━━ Texte de lecture

GRAND ÂGE, NOUS VOICI …

« Grand âge, nous voici. Rendez-vous pris, et de longtemps, avec cette heure de grand sens. Le soir descend, et nous ramène avec nos prises de haute mer. Il est temps de brûler nos vieilles coques chargées d’algues ». (1)

Sans y penser, sans y prendre garde, inconscients devant le tic-tac de l’horloge, nous vieillissons de vingt-quatre heures par jour. Puis soudain, brusquement, le monde se rétrécit pour nous « du lit à la fenêtre / puis du lit au fauteuil / et puis du lit au lit » (2). Nous sommes devenus des vieux. Le prochain événement marquant de notre vie sera notre mort.

Nous voici plus proches de Don Diègue que de Rodrigue, des vieillards atrabilaires de Molière que de ses jeunes premiers. L’esprit est encore vivace mais le corps nous trahit. « Le nombre de nos années, dit un psaume, quatre-vingts pour les plus vigoureux. Au-delà ce n’est que peine et misère. Les années s’enfuient et nous nous envolons » (3).

Cet amer constat, Saint-John Perse l’a interrogé : « Grand âge, nous venons de toutes les rives de la terre. Notre race est antique, et le temps en sait long sur ce que nous fûmes. Voici les lieux que nous laissons. Les fruits du sol sont à nos portes, les eaux du ciel dans nos citernes ».

Oui, l’humanité est splendide mais elle est inachevée : « Grand âge, vois nos prises : vaines sont-elles, et nos mains vides. La course est faite et n’est point faite, la chose est dite et n’est point dite. Et nous rentrons chargés de nuit, sachant de naissance et de mort plus que n’enseignent nos songes ».

Et pourtant, ce chantre de la religion la plus païenne qui soit, celle de la nature, laisse entrevoir autre chose : « Grand âge, nous voici. Fraîcheur du soir sur les hauteurs, souffle du large… Et ceci reste à dire : nous vivons d’outre-mort ».

Ainsi, celui qui croit en Dieu et celui qui n’y croit pas se rejoignent dans la vieillesse, ses interrogations et sa possible fenêtre ouvrant sur autre chose. Comment vivre ce temps hors du temps qui s’étire dans le temps ?

Vieillir : se simplifier ?

Je voudrais faire entendre une autre chanson, qui va au-delà de la tristesse, du découragement et de l’amertume. Et… si la vieillesse n’était pas « que peine et misère », si au contraire elle était le Grand âge de la vie ? Si c’était une « heure de grand sens » ?

━━━━

→ Consigne
D'après le texte sur le grand âge, combien d'années un psaume accorde-t-il aux plus vigoureux ?

━━ Données enregistrées

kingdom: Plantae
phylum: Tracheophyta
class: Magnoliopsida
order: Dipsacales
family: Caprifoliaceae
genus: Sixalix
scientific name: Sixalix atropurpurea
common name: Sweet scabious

━━━━
━━ Données enregistrées

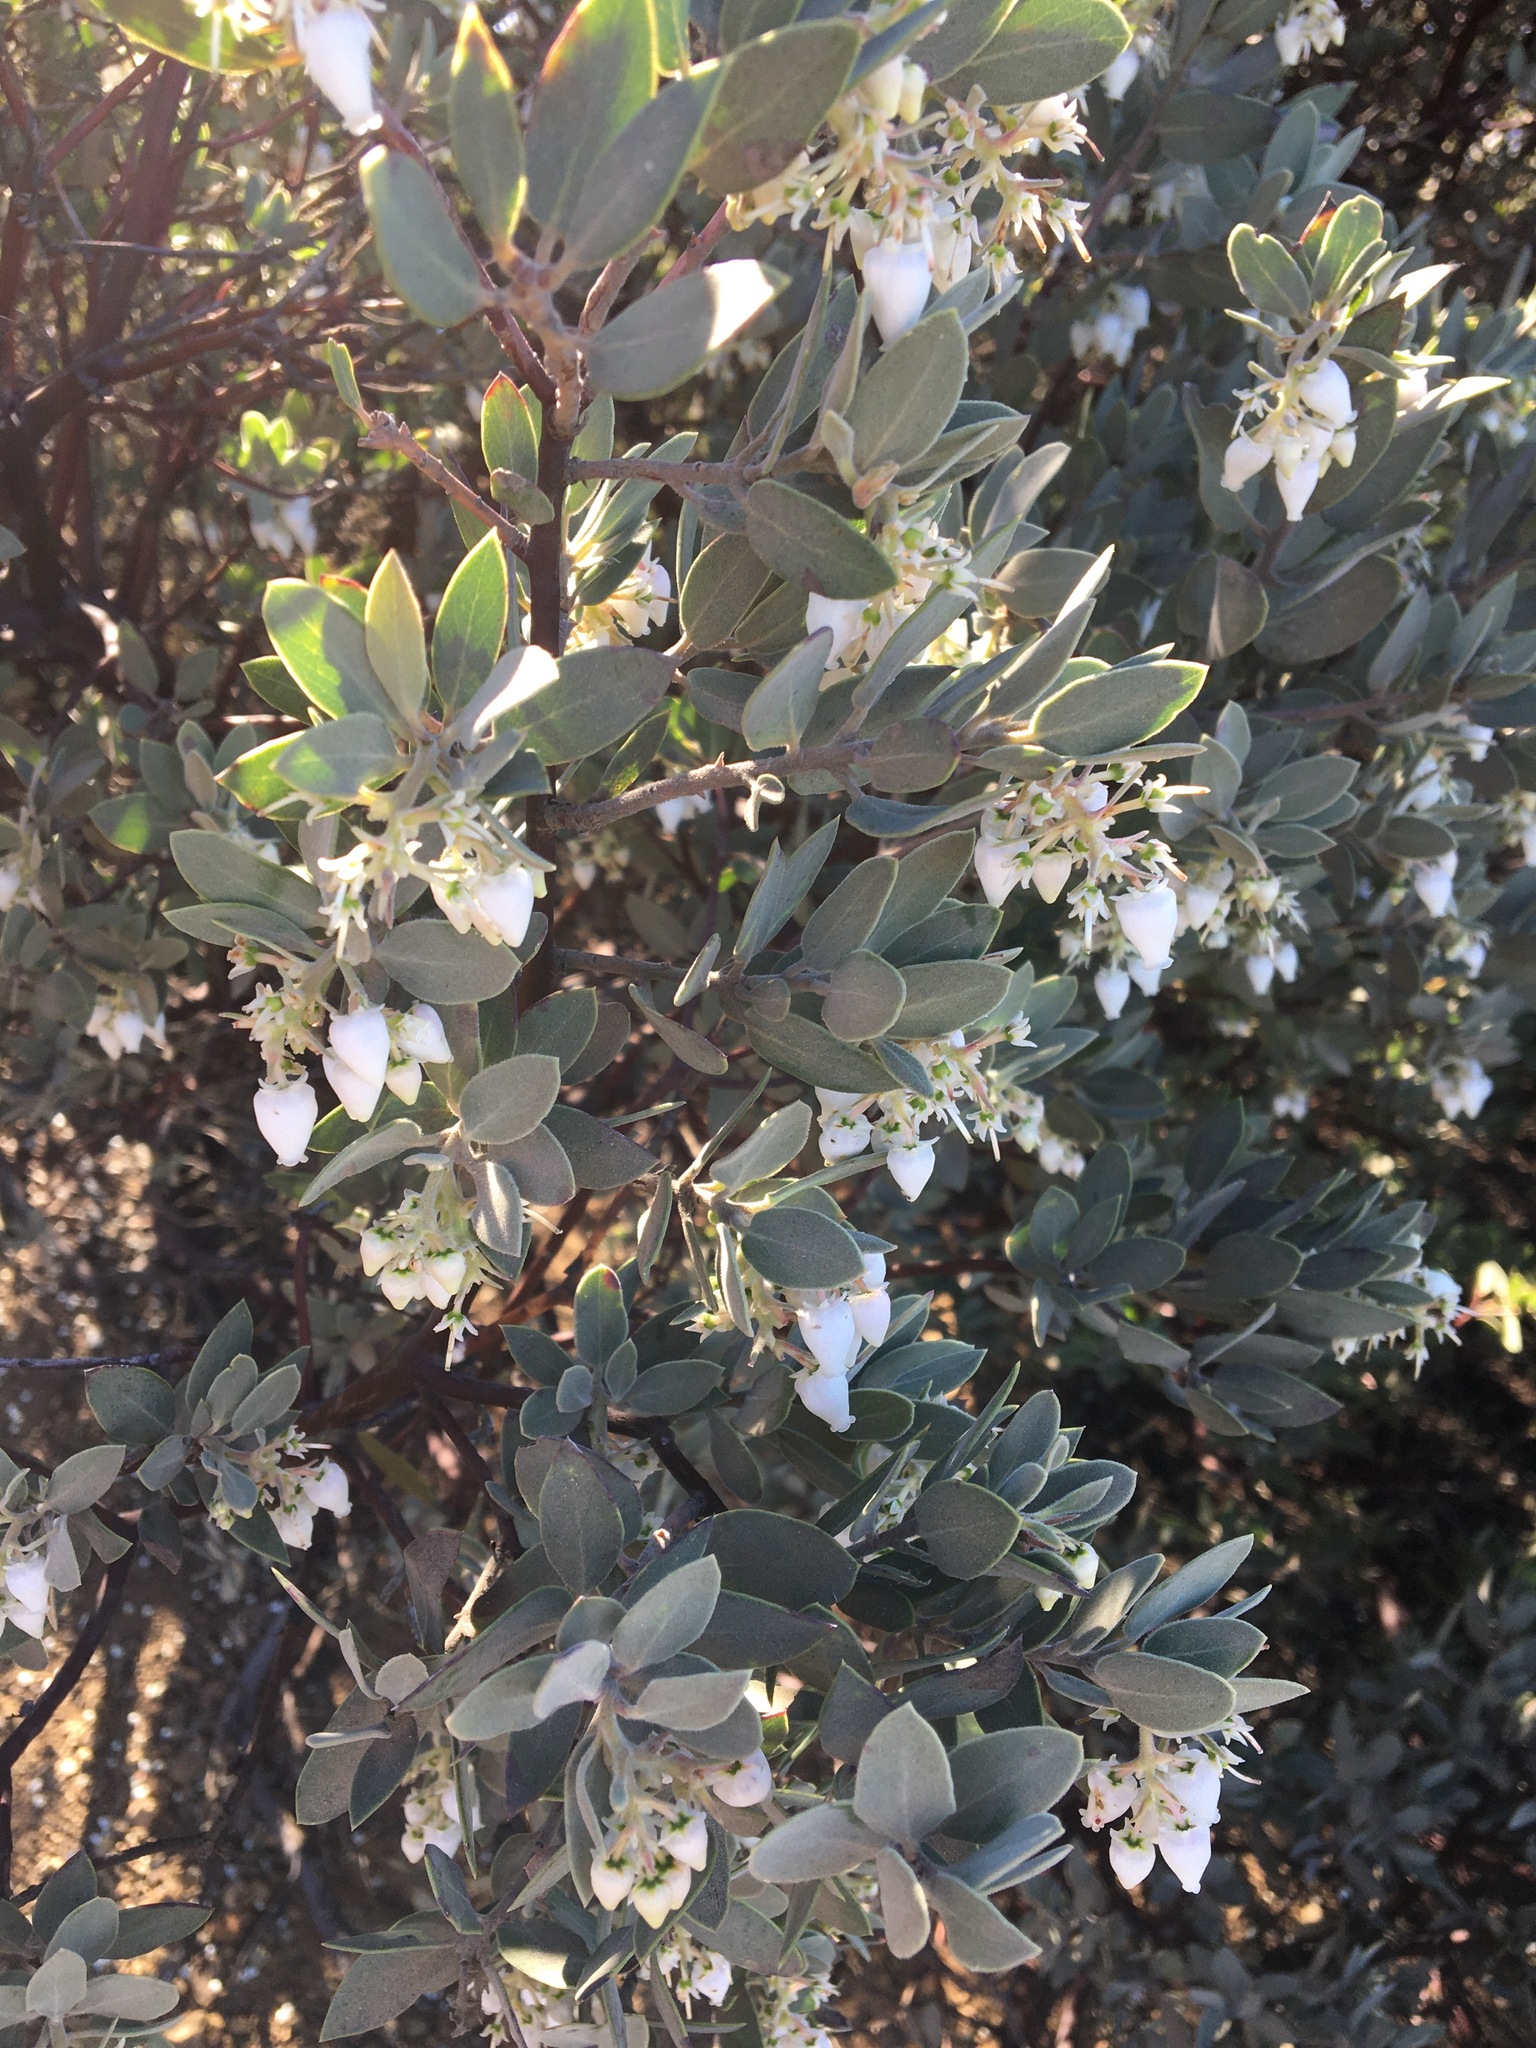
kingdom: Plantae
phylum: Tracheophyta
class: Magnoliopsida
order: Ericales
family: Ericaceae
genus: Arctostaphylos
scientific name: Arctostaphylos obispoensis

━━━━
━━ Données enregistrées

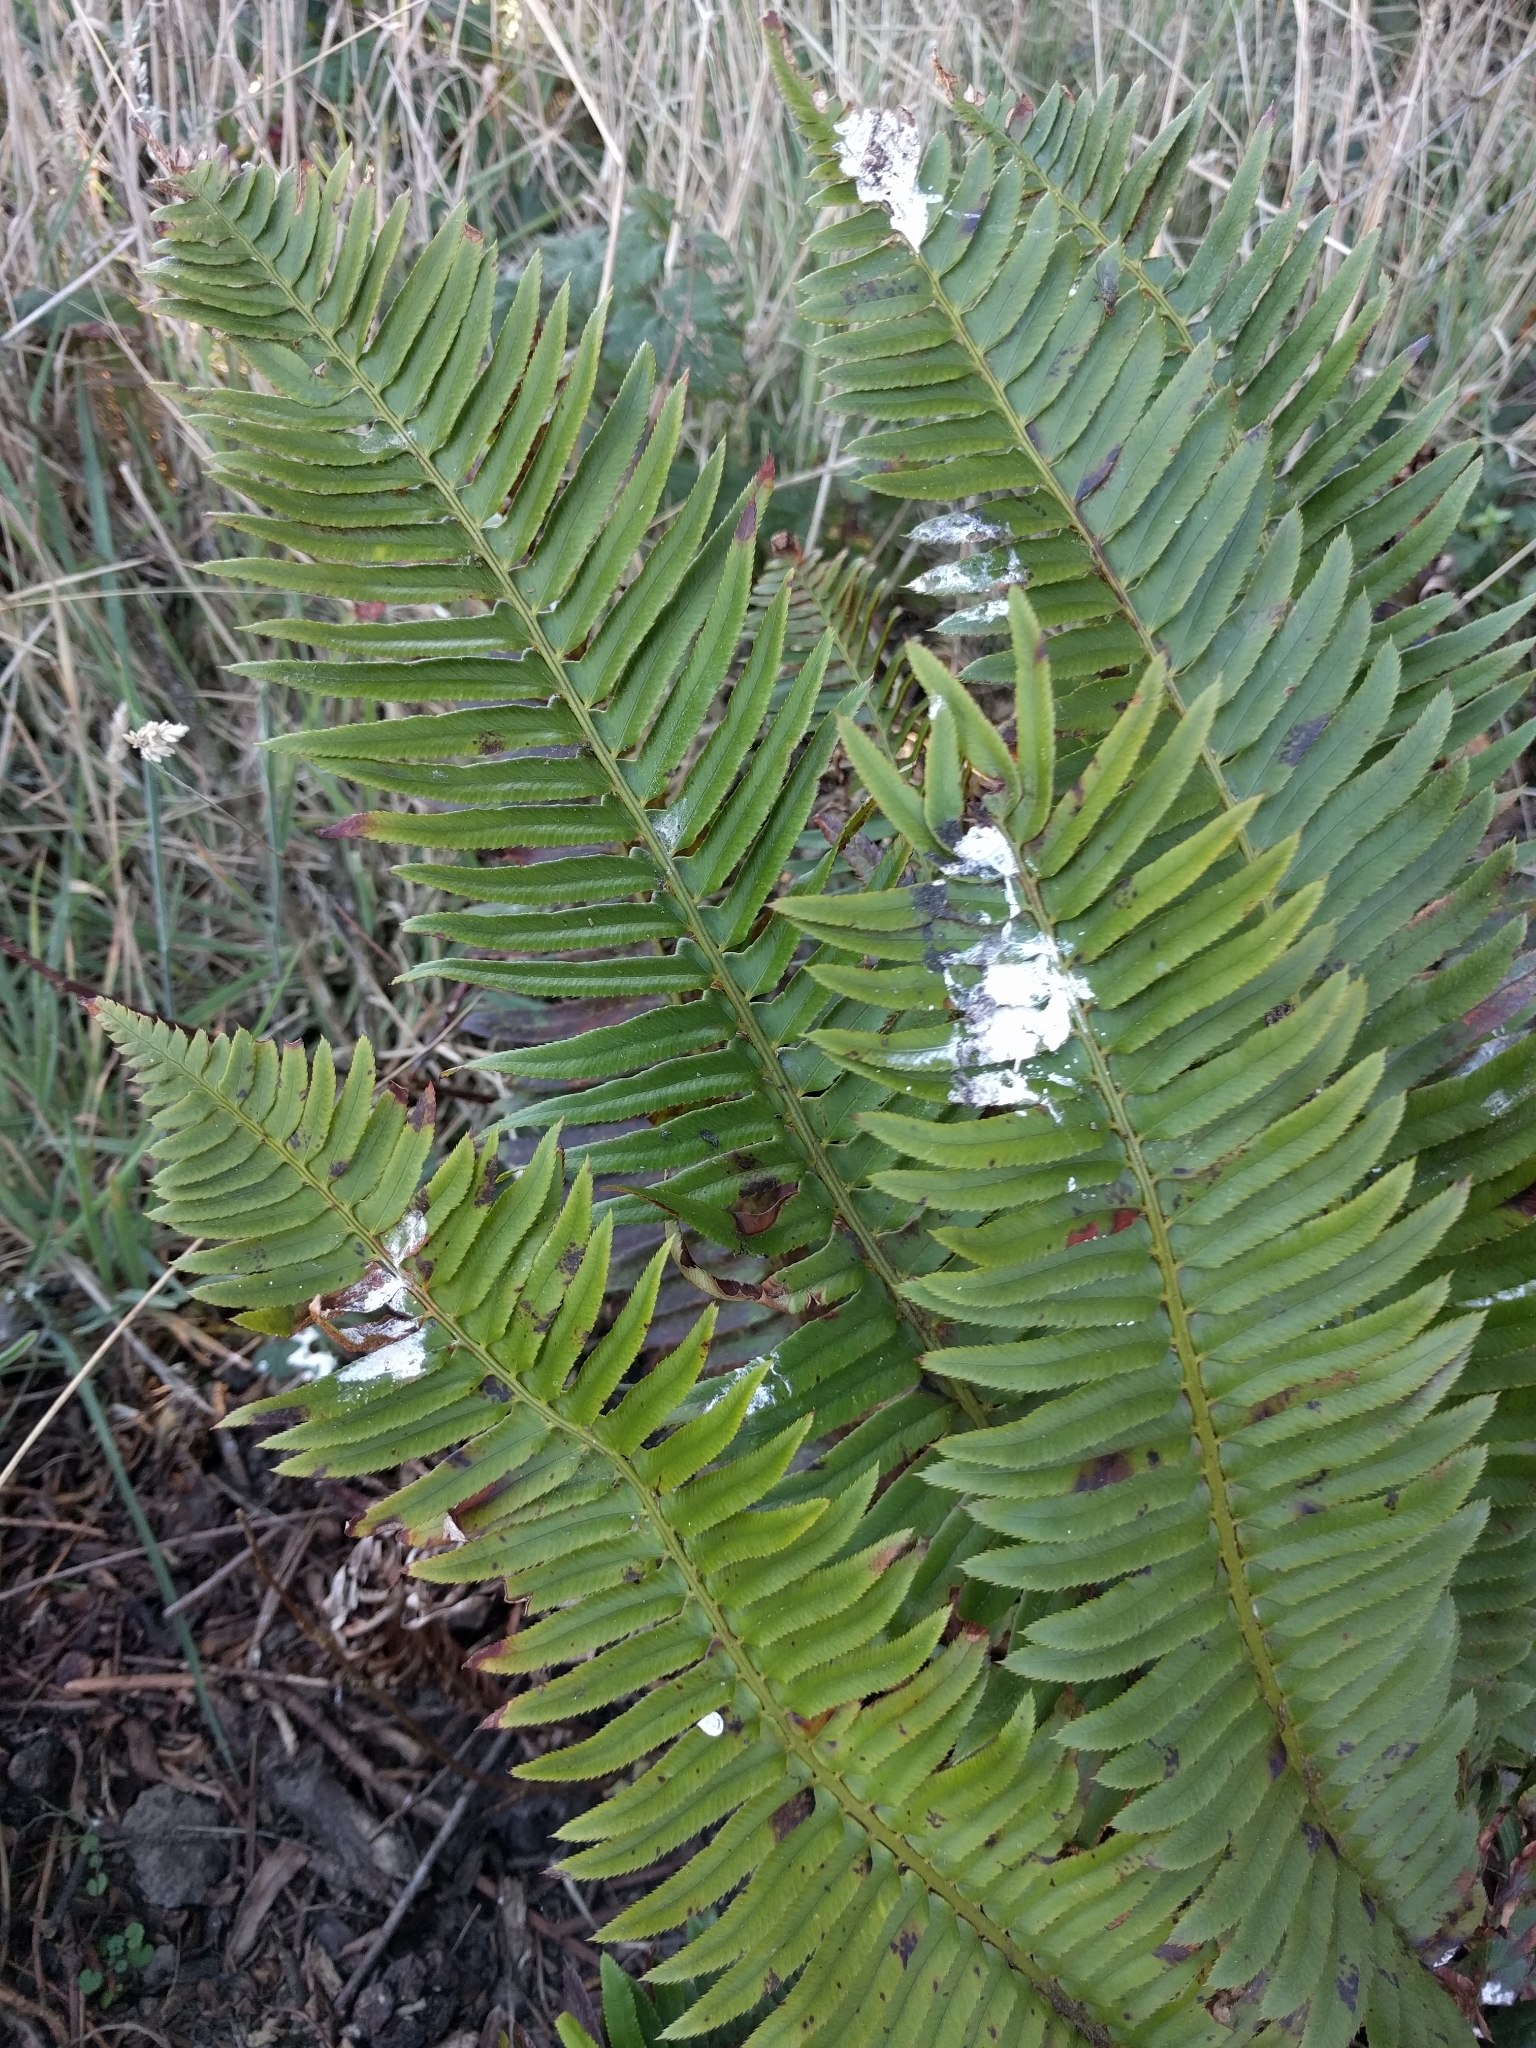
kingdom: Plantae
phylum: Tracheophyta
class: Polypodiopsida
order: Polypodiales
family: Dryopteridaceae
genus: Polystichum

━━━━

→ Réponse rédigée
Quatre-vingts.